SET OF TASKS —
**a.** In the stretch of the Kafka integration text from "The challenge proved" through "implemented POSIX MQs.", swap "OS X" for "macOS" and write out the result.
**b.** According to the Kafka integration text, why were SysV message queues chosen over POSIX message queues?

SELECTED EXTRACT —

════════════════════

We were intrigued by Kafka due to its highly available design. However, Kafka runs on the JVM, and its primary user, LinkedIn, runs a full JVM stack. Shopify is mainly Ruby on Rails and Go, so we had to figure out how to integrate Kafka into our infrastructure.
Avoiding a direct link between Ruby and Kafka
The straight forward solution is to emit events directly from Shopify, buffer them on a queue and have a thread work off them—this is what LinkedIn does. However, at the time we had zero experience operating Kafka, so we were hesitant to go with an approach that would make it impossible to deploy during Kafka downtime without losing data, because of full queues in process memory. Furthermore, there was no great Ruby library around and we'd already built a the Sarama Go library for Kafka. On top of Sarama we built a producer to sit alongside Shopify to deliver events to Kafka.
The challenge proved to be reliably delivering events from Rails to the Go producer. We did not trust our ability to operate Kafka as a high availability system just yet, we needed a solution that allowed for downtime without data loss. Our first experiments were flat files and syslog—but receiving from the other end was complex and unreliable. Eventually, we settled for the ancient IPC mechanic SysV message queues. We chose SysV MQs over POSIX MQs because at the time we were developing on OS X, which has not implemented POSIX MQs.
The SysV message queue gave us a system-level buffer owned by the kernel, which allowed either end of the queue to restart at anytime, making the deploy logic extremely simple. We wrote small wrappers for Go and Ruby. This turned out to work well for our purposes. If Kafka ever went down, the maximum queue size is sufficient to store two hours worth of events. The size of the queue is closely monitored, but stays at just a few kbs for the most part.
Adding Docker to the mix
A few months later our team took on the effort to containerize Shopify with Docker. Containers isolate the IPC namespace by default, which means the container and the host can not share a SysV queue. That means running a producer inside every container.
At Shopify, we strive to keep our containers as minimal as possible—we think of them as a strong isolation layer for a single process, not as a complete virtual machine. That means we want to avoid the operational nightmare of running a Kafka producer inside thousands of containers that are starting and stopping constantly. The queue must always be empty before a container shuts down, which would make it impossible to deploy in pressured situations or in the event of brief Kafka downtime. It would also mean thousands of additional connections to Kafka, which may or may not be fine, but it’s not a load on Kafka we have experience with.
With that option out of the way, we decided to follow the convention we were already using with StatsD and run the service on the host and communicate with it through TCP. We wrote a small TCP to SysV MQ proxy to run alongside the Kafka producer to give us many of the same guarantees as we have had in the past, but allowing the container to send events over the network. Would we have started over today wanting a similar setup, we probably would’ve written or used something like event-shuttle.

════════════════════

RECORDS —
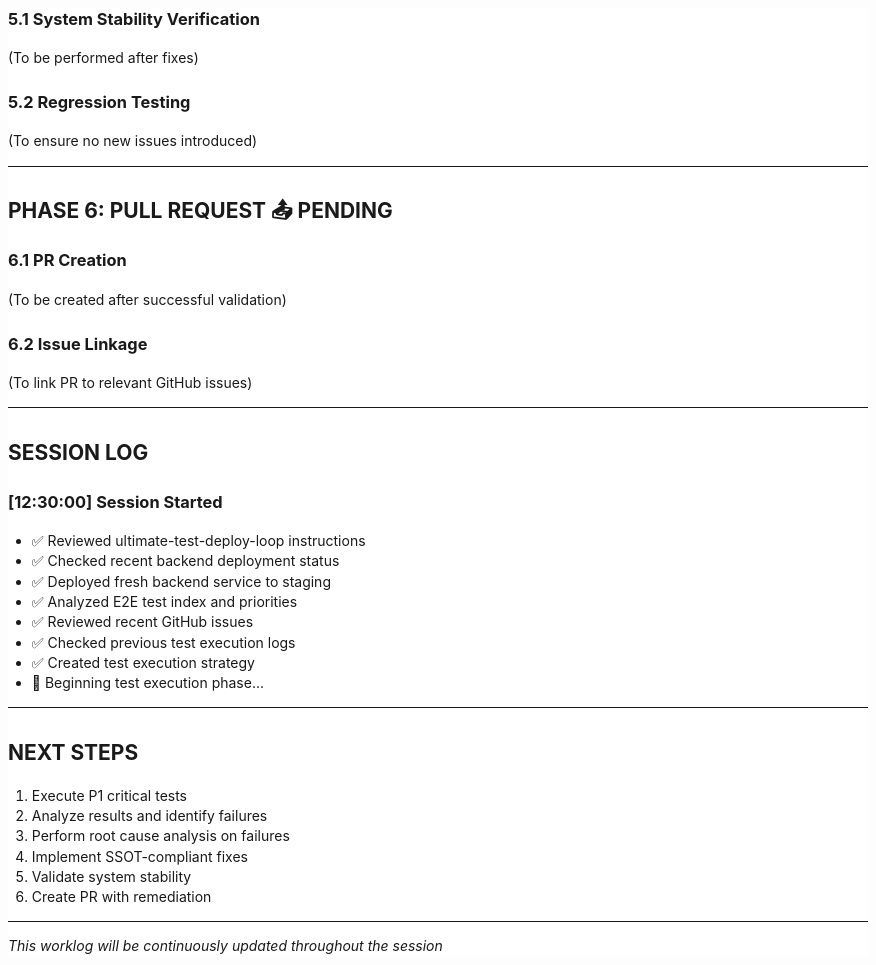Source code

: ### 5.1 System Stability Verification
(To be performed after fixes)

### 5.2 Regression Testing
(To ensure no new issues introduced)

---

## PHASE 6: PULL REQUEST 📤 PENDING

### 6.1 PR Creation
(To be created after successful validation)

### 6.2 Issue Linkage
(To link PR to relevant GitHub issues)

---

## SESSION LOG

### [12:30:00] Session Started
- ✅ Reviewed ultimate-test-deploy-loop instructions
- ✅ Checked recent backend deployment status
- ✅ Deployed fresh backend service to staging
- ✅ Analyzed E2E test index and priorities
- ✅ Reviewed recent GitHub issues
- ✅ Checked previous test execution logs
- ✅ Created test execution strategy
- 🔄 Beginning test execution phase...

---

## NEXT STEPS

1. Execute P1 critical tests
2. Analyze results and identify failures
3. Perform root cause analysis on failures
4. Implement SSOT-compliant fixes
5. Validate system stability
6. Create PR with remediation

---

*This worklog will be continuously updated throughout the session*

════════════════════

RESULTS OF THE EXERCISE —
**a.**
The challenge proved to be reliably delivering events from Rails to the Go producer. We did not trust our ability to operate Kafka as a high availability system just yet, we needed a solution that allowed for downtime without data loss. Our first experiments were flat files and syslog—but receiving from the other end was complex and unreliable. Eventually, we settled for the ancient IPC mechanic SysV message queues. We chose SysV MQs over POSIX MQs because at the time we were developing on macOS, which has not implemented POSIX MQs.

**b.** At the time, development was on OS X, which has not implemented POSIX message queues.